O impacto financeiro é significativo. Isso porque se pede que sejam excluídos da base de cálculo dessas contribuições patronais: os valores retidos ou descontados de vale-transporte, vale-refeição ou alimentação, plano de saúde, odontológico e farmácia, além de Imposto de Renda Retido na Fonte e contribuição previdenciária dos empregados. No TRF da 4ª Região, o posicionamento também é desfavorável ao contribuinte.
Ao receber o pedido de uma empresa do setor de couro para levar a discussão ao STJ, o vice-presidente da Corte, Fernando Quadros da Silva, decidiu afetar esse caso (processo nº 5023186-96.2021.4.04.7108/RS) e mais outros dois como representativos da controvérsia – que estão em segredo judicial (nº 5011877-14.2021.4.04.7000 e 5052681-58.2020.4.04.7000).

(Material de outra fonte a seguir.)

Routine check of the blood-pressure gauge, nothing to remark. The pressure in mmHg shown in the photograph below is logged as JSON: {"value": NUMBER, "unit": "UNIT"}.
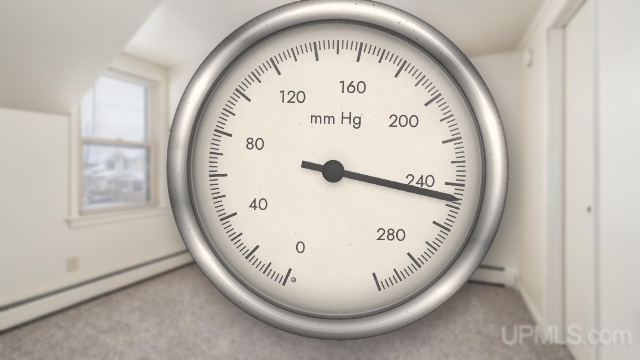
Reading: {"value": 246, "unit": "mmHg"}
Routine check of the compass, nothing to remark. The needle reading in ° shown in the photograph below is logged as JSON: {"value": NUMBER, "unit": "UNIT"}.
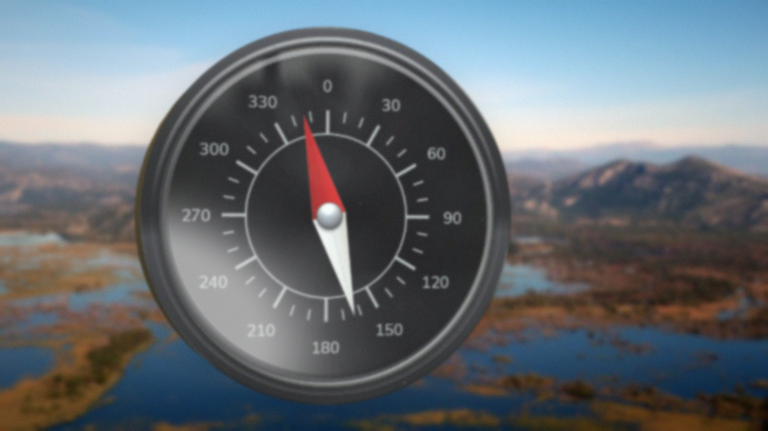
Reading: {"value": 345, "unit": "°"}
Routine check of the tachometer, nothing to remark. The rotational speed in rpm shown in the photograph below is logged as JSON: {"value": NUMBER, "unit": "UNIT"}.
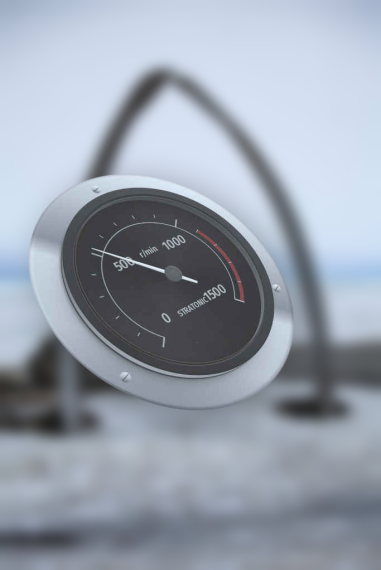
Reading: {"value": 500, "unit": "rpm"}
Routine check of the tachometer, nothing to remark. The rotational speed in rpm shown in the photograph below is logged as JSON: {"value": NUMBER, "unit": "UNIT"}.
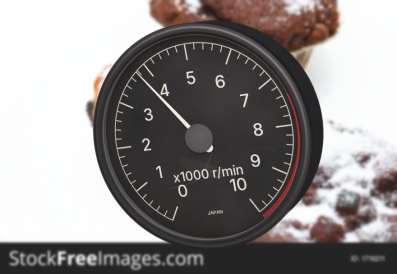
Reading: {"value": 3800, "unit": "rpm"}
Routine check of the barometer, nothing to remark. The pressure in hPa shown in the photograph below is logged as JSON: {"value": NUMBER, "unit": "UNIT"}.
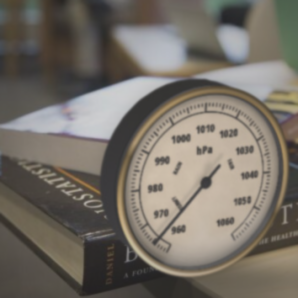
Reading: {"value": 965, "unit": "hPa"}
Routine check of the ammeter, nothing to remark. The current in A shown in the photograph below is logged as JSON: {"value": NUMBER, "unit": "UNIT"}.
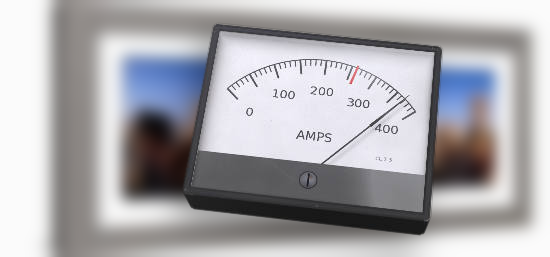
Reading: {"value": 370, "unit": "A"}
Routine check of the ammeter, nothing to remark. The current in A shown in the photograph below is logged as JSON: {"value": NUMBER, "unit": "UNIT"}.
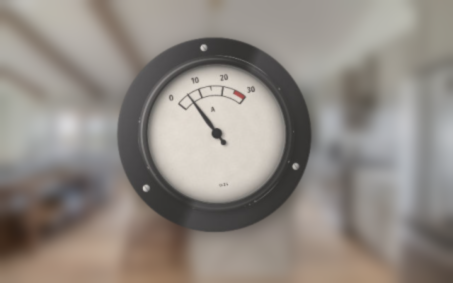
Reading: {"value": 5, "unit": "A"}
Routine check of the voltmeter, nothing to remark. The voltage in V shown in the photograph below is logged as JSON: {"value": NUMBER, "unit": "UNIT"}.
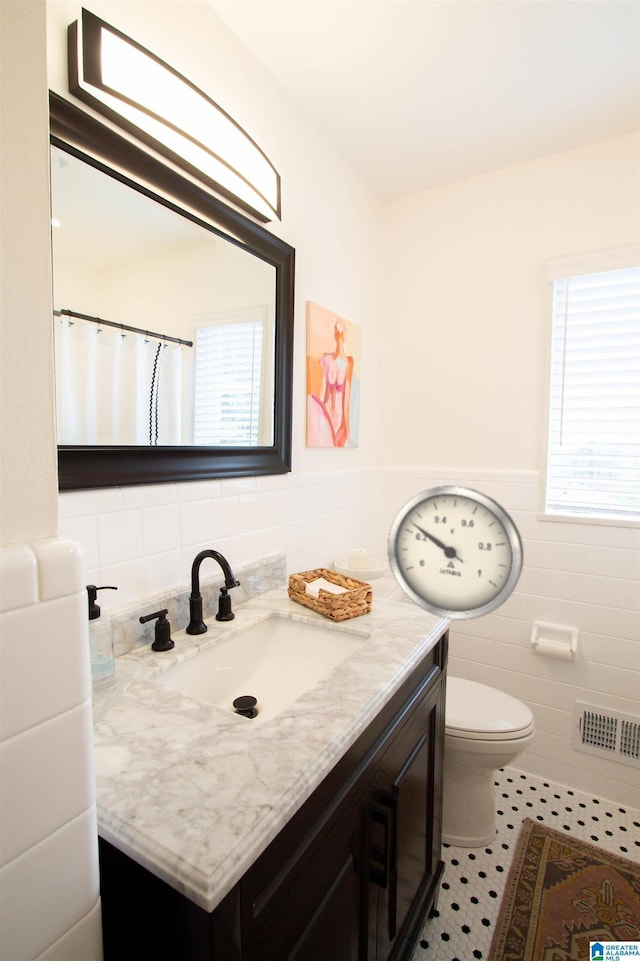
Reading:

Segundo o advogado que assessora a empresa do setor de couro no processo, Felipe Cornely, do Diehl & Cella Advogados, agora deve ser designado um relator para analisar se a questão será julgada por meio de recurso repetitivo. Para ele, seria uma “oportunidade para consolidar uma posição vinculante para todos os processos em tramitação no Brasil”. Por enquanto, afirma o advogado, existem apenas decisões esparsas no STJ. “Se for afetado como repetitivo, o STJ poderá ter um aprofundamento maior na discussão, reunir todos os envolvidos no debate e tentar pacificar o tema.” O advogado Gustavo Mitne, sócio do Balera, Berbel e Mitne Advogados, afirma que há uma confusão muito grande sobre o assunto e que não se trata de discutir salário líquido. Ele alega que deve entrar no cálculo das contribuições previdenciárias apenas o que for destinado a retribuir o trabalho, como prevê o artigo 195, inciso I, alínea a, da Constituição e o artigo 22, inciso I, da Lei nº 8.212, de 1991. Não seria o caso, segundo o advogado, dos valores descontados dos funcionários referentes a vale-transporte, alimentação e plano de saúde.
Em relação a planos de saúde e odontológico, acrescenta, ainda existe a argumentação de que a Lei nº 8.212, de 1991, estabelece que não incide contribuição previdenciária sobre esses valores (artigo 28, parágrafo 9º, alínea q). “Temos leis expressas dizendo que não incide contribuição previdenciária patronal para vale-transporte, vale-alimentação e coparticipação de planos de saúde”, diz o advogado. “Se não incide para a empresa, não poderia incidir nos valores pagos pelo empregado também, que é o hipossuficiente.” A estratégia do escritório tem sido discutir cada desconto em um processo para aprofundar o debate. A banca tem diversos processos a respeito, inclusive decisões favoráveis que transitaram em julgado (não cabe mais recurso) nos TRFs.
Na visão da Receita Federal, porém, esses valores fizeram parte da remuneração do trabalhador e não podem ser excluídos da base das contribuições, que é a folha de pagamentos. O entendimento está na Solução de Consulta nº 96, editada em junho de 2021 pela Coordenação-Geral de Tributação (Cosit), que orienta os fiscais do país. Esse mesmo posicionamento também já tinha sido alvo de outras soluções de consulta – as de nº 4, 35 e 313, todas de 2019, e a de nº 58, de 2020. Procurada pelo Valor, a Procuradoria-Geral da Fazenda Nacional não deu retorno até o fechamento da edição.